February may be the shortest month, but it was a busy one for commodity resin pricing.
Regional prices for polyethylene, PVC, solid polystyrene and PET bottle resin all finished higher for the month, while polypropylene took a dive.
Prices for all grades of PE were up 4 cents per pound in February, with PVC up 3 cents and solid PS and PET bottle resin each up an average of 2 cents, according to market sources contacted by Plastics News. The PP dip averaged 6 cents per pound.
The price increases played out against a larger market picture of higher global oil prices and a weaker U.S. dollar, according to Phil Karig, managing director of Mathelin Bay Associates in St. Louis. Since early March 2017, Brent crude oil prices are up about 14 percent, while the dollar has depreciated about 15 percent vs. the euro.
“There are always other impacts on resin pricing such as capacity utilization and anticipated growth of the market locally and globally,” Karig said. “But crude oil prices are the backdrop against which other price influences in the resin market play out against over time.”
Looking forward, he added, depreciation of the dollar is likely to stall for a time as the U.S. Federal Reserve starts raising interest rates more aggressively, which should put a ceiling on crude oil price increases and decrease upward pressure on resin prices.
Longer-term, though, if U.S. budget deficits continue to expand, inflation-driven impacts of oil prices on resin prices “will begin to pick up speed,” Karig said.
The 4-cent PE hike came after lower demand had sent prices down 3 cents in January.
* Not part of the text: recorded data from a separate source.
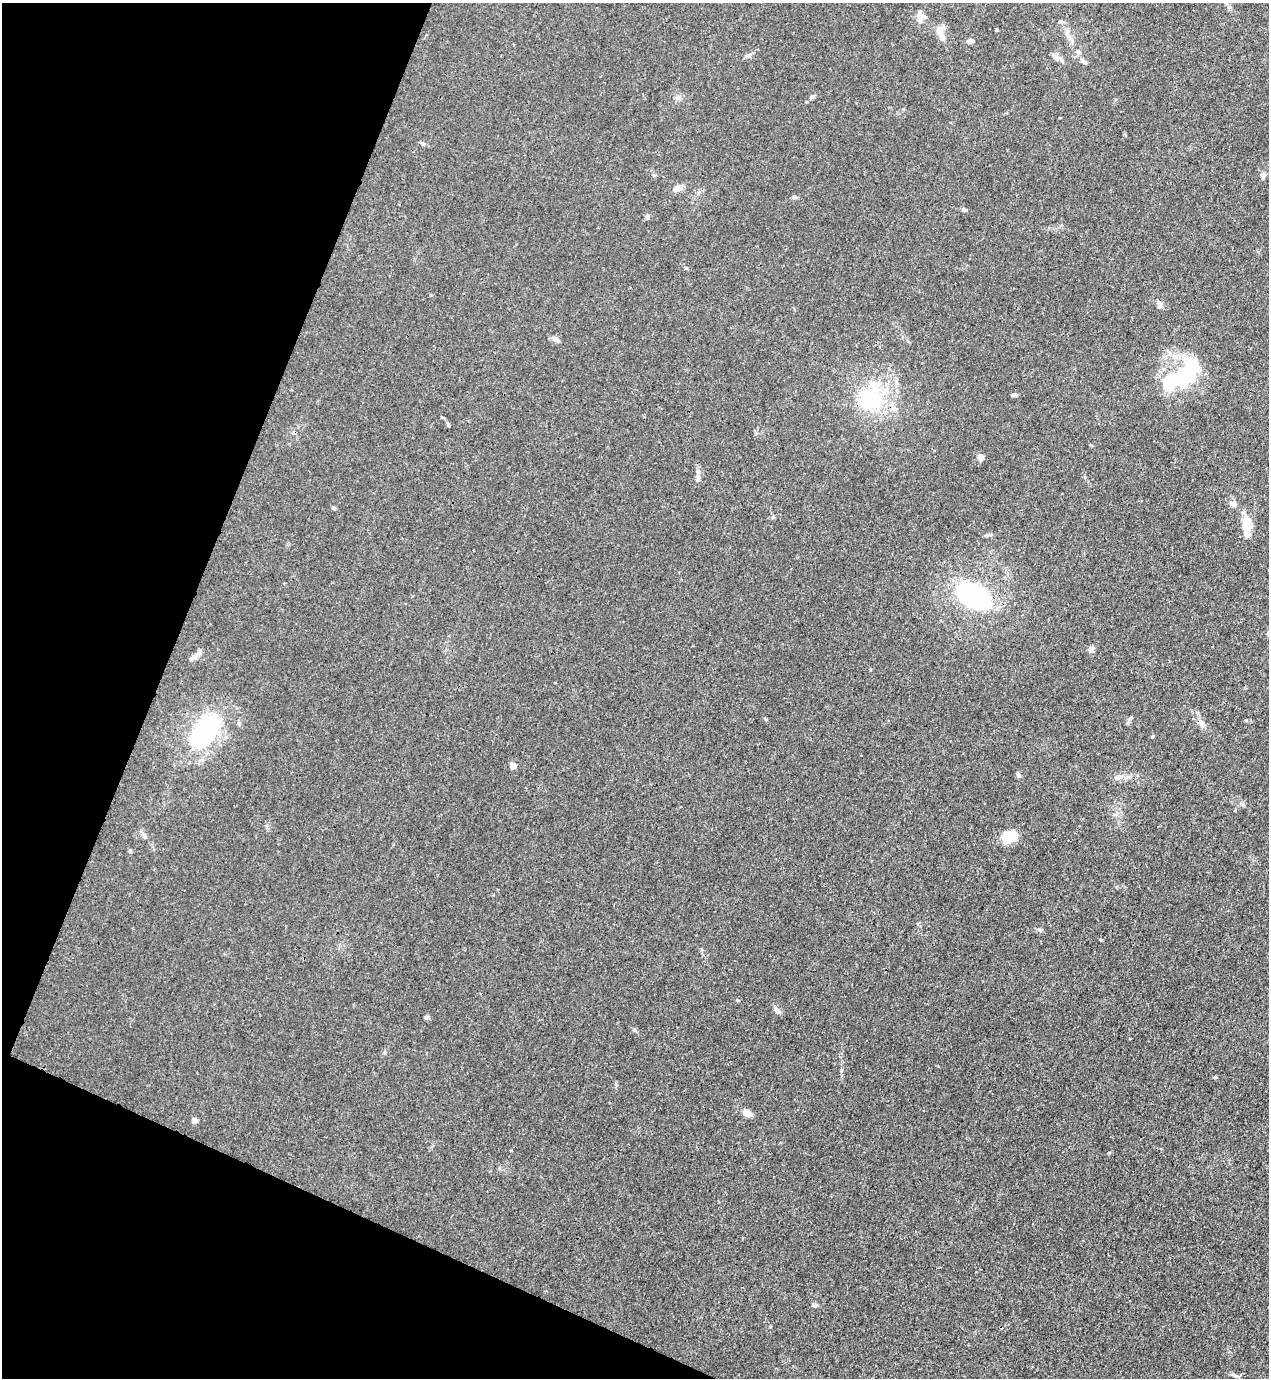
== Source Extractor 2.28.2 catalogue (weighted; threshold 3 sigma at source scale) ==
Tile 9 of 4 x 4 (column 1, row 3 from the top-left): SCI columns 223-1489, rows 1418-2793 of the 5645 x 5584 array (HDU 1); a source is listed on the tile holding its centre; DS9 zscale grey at full resolution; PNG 1271 x 1380 px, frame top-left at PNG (2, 3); no overlay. Shown black and unused: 20% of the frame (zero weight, under 3 of 4 exposures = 7% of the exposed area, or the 3 px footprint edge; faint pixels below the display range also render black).
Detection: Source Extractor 2.28.2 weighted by HDU 2 'WHT'; one run over the whole footprint, this tile lists its part. Background 0.0179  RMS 0.0025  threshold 0.0113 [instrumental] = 3 sigma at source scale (4.5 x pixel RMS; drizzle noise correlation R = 1.50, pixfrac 1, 0.05/0.05 arcsec/px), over >= 5 px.
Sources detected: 61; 3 inside a brighter object's white glare — not listed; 6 inside a brighter listed object's ellipse — not listed separately; the other 52 listed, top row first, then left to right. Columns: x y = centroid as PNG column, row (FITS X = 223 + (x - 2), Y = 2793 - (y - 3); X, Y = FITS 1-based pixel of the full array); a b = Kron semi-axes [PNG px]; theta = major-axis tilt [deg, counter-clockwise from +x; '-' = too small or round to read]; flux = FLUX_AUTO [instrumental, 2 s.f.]
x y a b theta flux
920 20 12 6 66 1.3
1061 22 9 4 -4 0.51
997 30 3 3 - 0.26
939 31 14 10 66 2.2
1067 31 12 6 89 1.3
971 41 9 5 4 0.77
1078 52 7 6 - 0.86
748 56 11 5 22 0.76
1055 56 14 6 -36 1.2
1084 62 7 4 -18 0.51
813 96 6 6 - 0.48
678 98 7 6 - 0.74
423 143 6 4 -3 0.41
1264 175 8 5 62 0.67
677 188 11 8 17 1.6
794 197 6 4 -1 0.55
964 210 8 4 -22 0.49
647 217 7 5 -78 0.63
1159 306 8 6 33 0.75
556 339 9 6 -36 0.97
1181 376 58 24 35 21
1014 395 6 4 8 0.62
871 398 33 27 82 20
448 425 8 3 -64 0.35
980 457 5 4 - 3.5
698 477 13 6 -89 1.4
1233 504 10 8 -17 1.1
334 508 5 4 - 0.49
1246 520 14 10 86 3.3
989 535 11 4 8 0.53
973 597 32 27 -89 24
1091 650 8 6 39 0.85
197 654 19 5 46 1.4
1130 718 7 4 45 0.42
1201 723 13 7 -56 1.4
203 733 36 26 66 32
513 766 7 6 - 1.5
1018 775 7 5 -61 0.61
1118 777 11 6 28 1.1
145 836 8 5 -29 0.61
1009 837 18 13 27 5.5
130 851 6 5 - 0.39
1040 930 6 5 - 0.44
777 1010 11 6 -65 0.85
427 1017 8 5 26 0.42
1130 1039 3 2 - 0.32
384 1052 6 4 72 0.35
1215 1077 5 4 - 0.32
747 1113 10 7 -32 2.1
194 1120 4 4 - 2
814 1305 7 5 -13 0.7
1235 1375 11 4 -23 0.69
Unlisted compact peaks at least as high as the median listed source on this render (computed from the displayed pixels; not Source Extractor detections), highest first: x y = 634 1030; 737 1000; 1246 720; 773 517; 766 719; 841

Prices for all grades of high, low and linear low density PE had been flat in November and December.
The February PE increase “was supplier driven more than anything,” said Mike Burns, a market analyst with Resin Technology Inc. in Fort Worth, Texas. He added that higher raw material prices played a role in the move, as well some production issues and higher export sales.
Market analyst David Barry with PetroChem Wire in Houston sees the February PE increases as “a short-term move.”
“The cold snap in January had a larger impact on PE operating rates than people thought,” he said in an email to Plastics News. The market has seen a number of non-weather-related force majeure declarations as well, Barry added, at assets operated by at least five PE makers.
“All of these production events are winding down as we get into March, so it's likely to be a month for suppliers to play catch-up and to possibly get more active on the export front,” he said. “The new plants have had little impact on the domestic supply balance that I can see, so I would imagine that most of that new output is going offshore.”
U.S./Canadian PE sales got off to a mixed start in January, according to the American Chemistry Council. Regional sales of HDPE were up almost 4 percent, with LLDPE sales rising 7.5 percent. But sales of LDPE had a rough month, slipping almost 9 percent.
For HDPE, domestic sales growth of 4 percent was dampened slightly by 2.5 percent export growth. In LLDPE, exports boomed 33 percent in January — fueled by new capacity added in 2017 — boosting domestic sales growth of almost 1 percent. LDPE's 6 percent domestic sales drop in January was worsened by a 17 percent plunge in export sales.